Rawlinson, Circuit Judge, concurring in part and dissenting in part:
I concur in that portion of the majority disposition concluding that the Board of Immigration Appeals (BIA) did not abuse its discretion when it concluded that Petitioner's conviction for felony child endangerment, as enhanced, constitutes a particularly serious crime. However, I respectfully dissent from that portion of the majority disposition concluding that the Immigration Judge (IJ) and BIA failed to comply with our 2016 remand order from the prior appeal.
Our 2016 remand order directed the agency to "consider Petitioner's aggregate risk of torture from all sources, including both Petitioner's family affiliation and his gang-related tattoos." (citation and internal quotation marks omitted).
On remand, the IJ discussed testimony from Petitioner's father regarding "why his family left El Salvador." The IJ also discussed Petitioner's fear of returning to El Salvador due to the presence of tattoos "over all parts of his body."
For both of these asserted bases of potential torture, the IJ concluded that Petitioner failed to establish that the government would acquiesce to any torture, regardless of the source of the torture.
The BIA recognized that Petitioner feared "harm[] in El Salvador due to his gang tattoos and his family affiliations." (emphasis added). The BIA agreed with the IJ's determination that the government would not acquiesce in any potential torture.

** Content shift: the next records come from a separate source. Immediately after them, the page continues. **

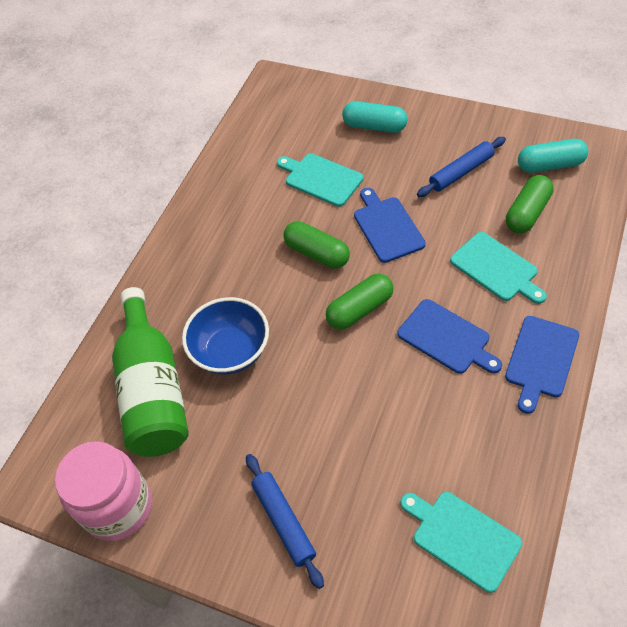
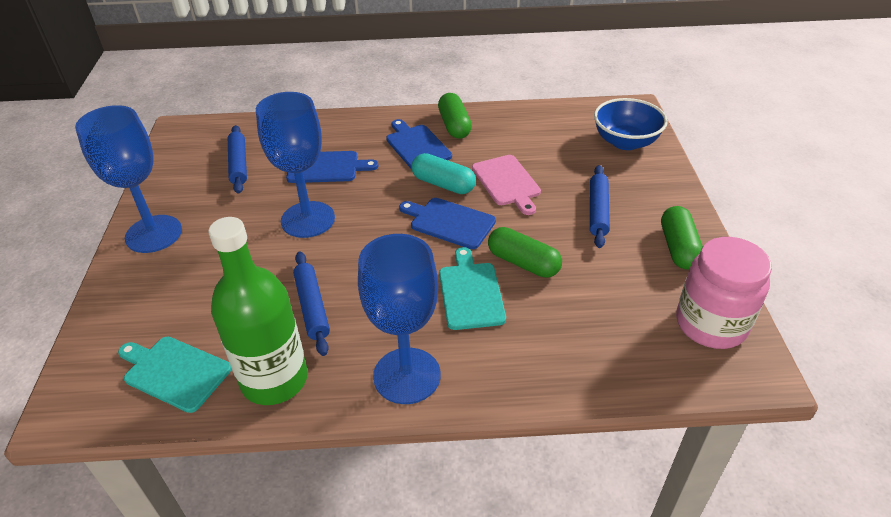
blue goblet: 0 -> 3
blue rolling pin: 2 -> 3
pink cutting board: 0 -> 1
turquoise capsule: 2 -> 1
turquoise cutting board: 3 -> 2

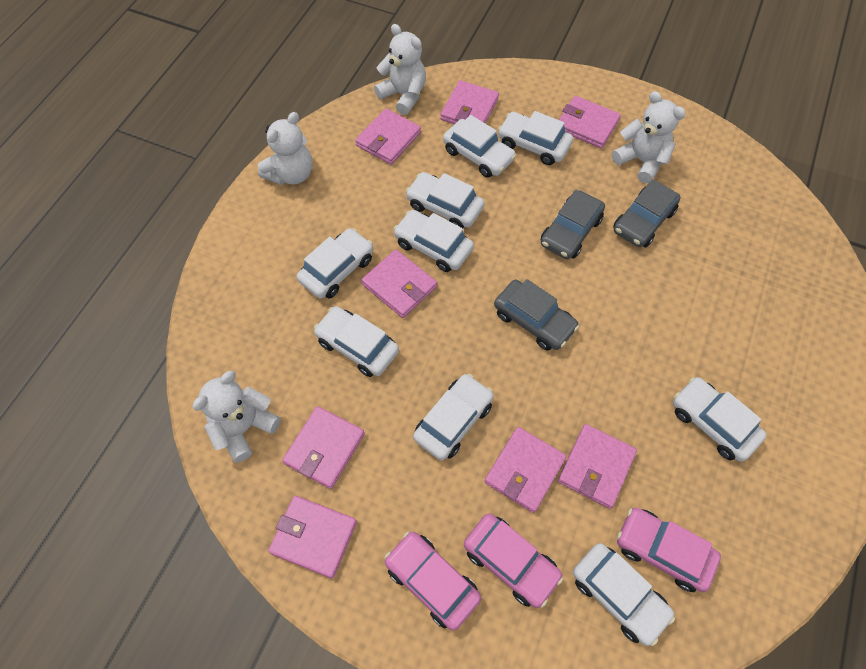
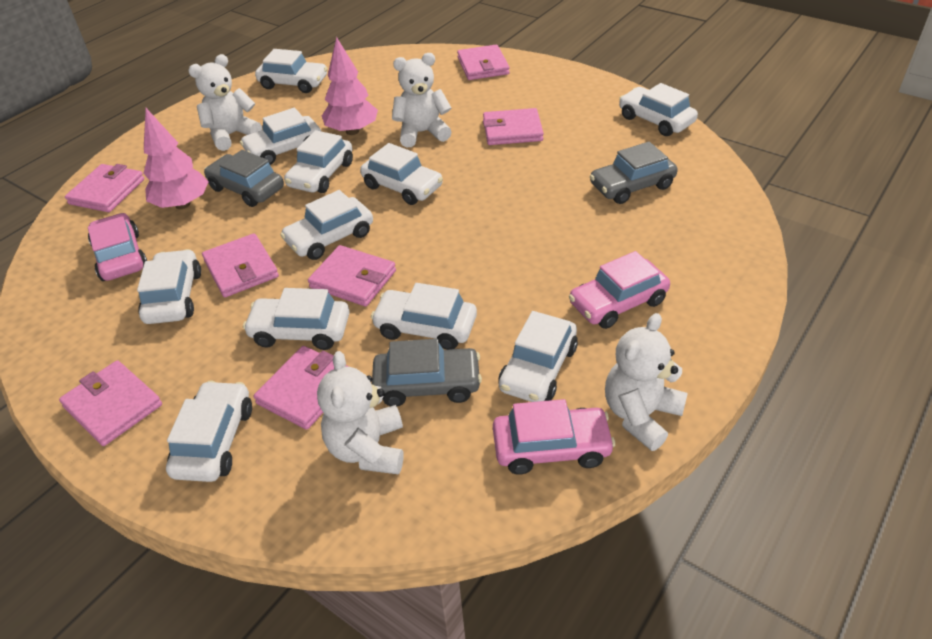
pink tree: 0 -> 2
pink wallet: 8 -> 7
white car: 9 -> 11

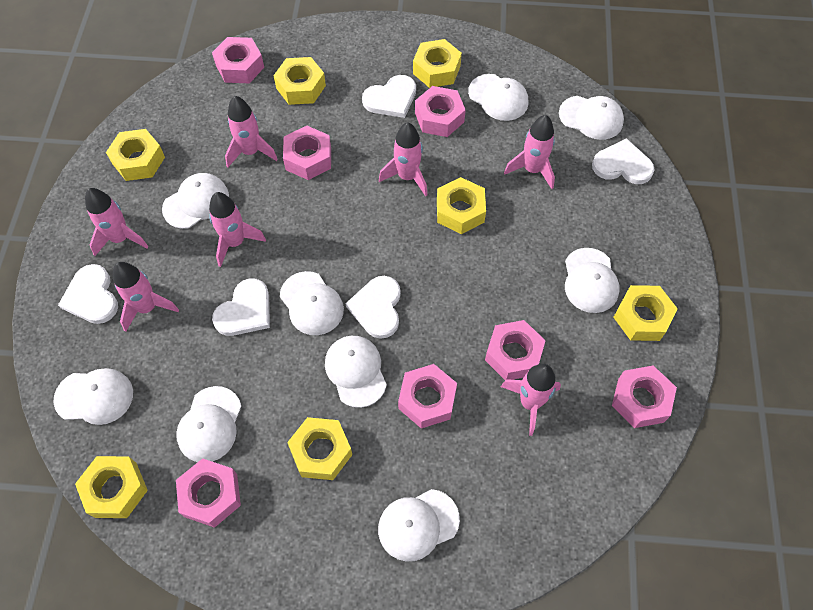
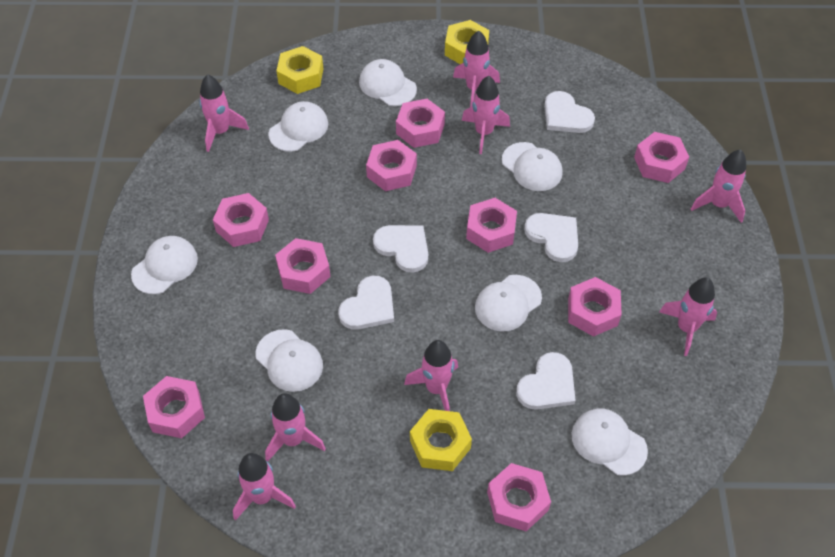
pink nut: 7 -> 9
pink rocket: 7 -> 8
white cap: 9 -> 7
yellow nut: 7 -> 3

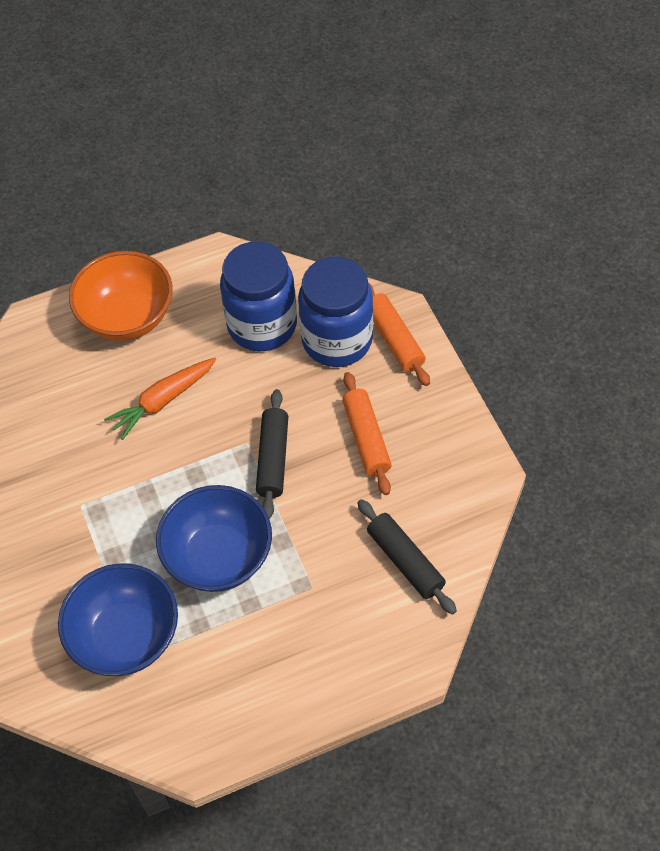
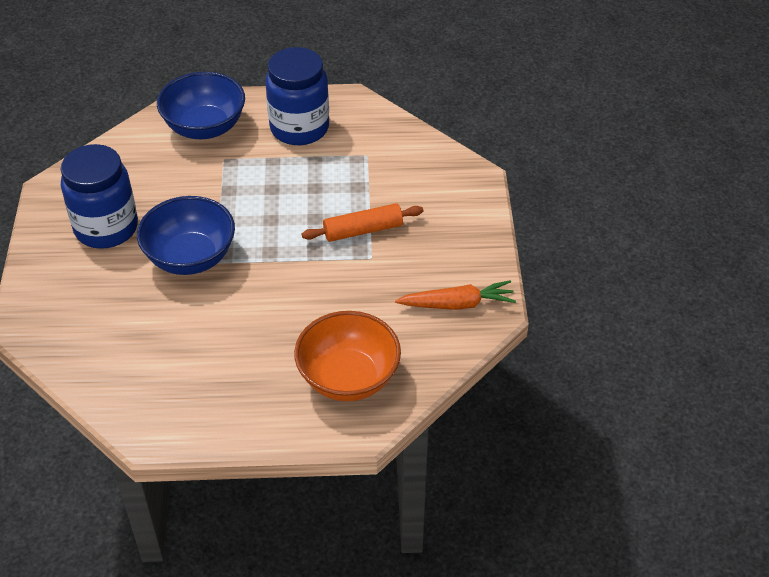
black rolling pin: 2 -> 0
orange rolling pin: 2 -> 1

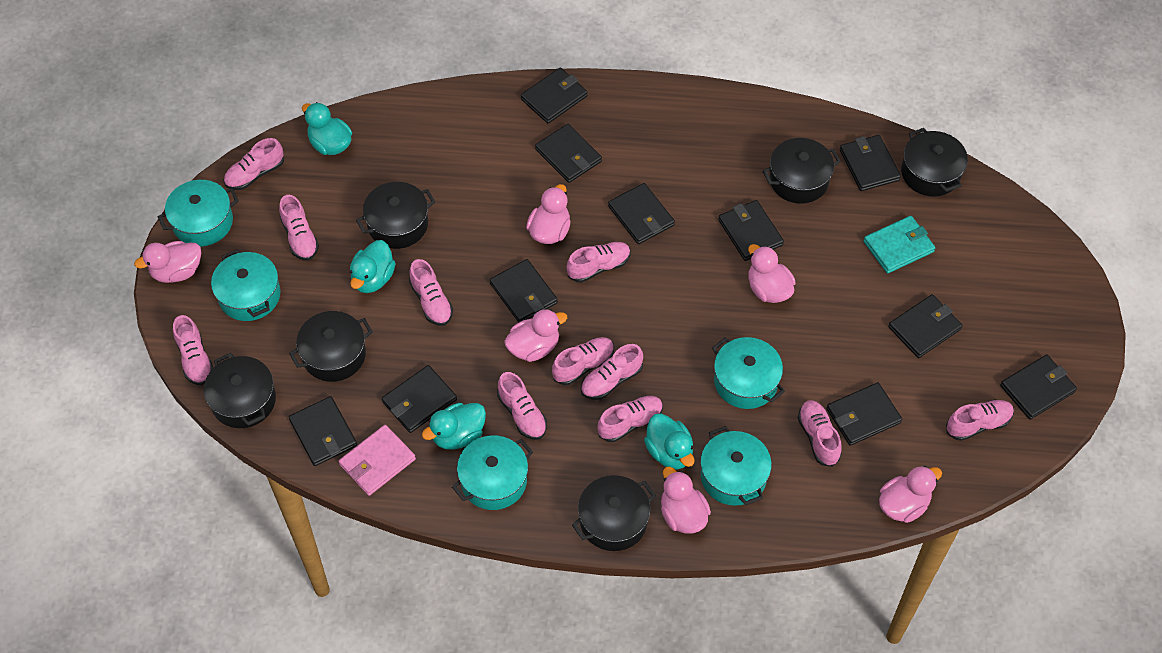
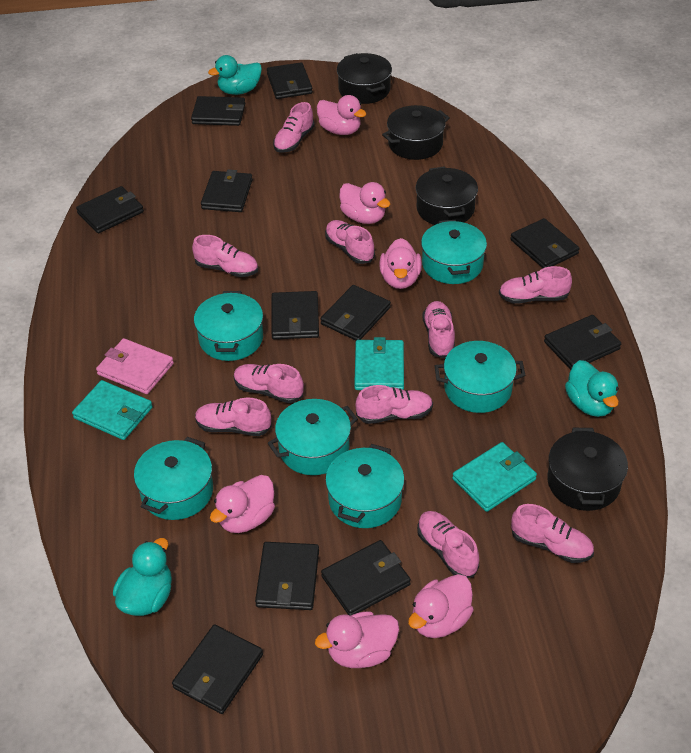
black pot: 6 -> 4
pink shoe: 11 -> 10
turquoise duck: 4 -> 3
turquoise pot: 5 -> 6
turquoise wallet: 1 -> 3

The majority disposition faults the agency for failing to specifically discuss "the risk of torture stemming from the military service of [Petitioner's] father." However, the remand order did not specify that the agency had to address the military service connection. Rather, the order required consideration of Petitioner's risk of torture from "both Petitioner's family affiliation and his gang-related tattoos," which the BIA expressly did. Following that consideration, the BIA concluded that Petitioner failed to establish government acquiescence in any potential torture. Because this determination is supported by substantial evidence, I would deny the petition in its entirety. See Del Cid Marroquin v. Lynch, 823 F.3d 933, 937 (9th Cir. 2016) (reviewing denial of torture claim for substantial evidence); see also Delgado v. Holder, 648 F.3d 1095, 1108 (9th Cir. 2011) (requiring proof of government acquiescence to establish a claim for CAT deferral and reviewing for substantial evidence).
[*] This disposition is not appropriate for publication and is not precedent except as provided by Ninth Circuit Rule 36-3.
[**] The Honorable John Antoon II, United States District Judge for the Middle District of Florida, sitting by designation.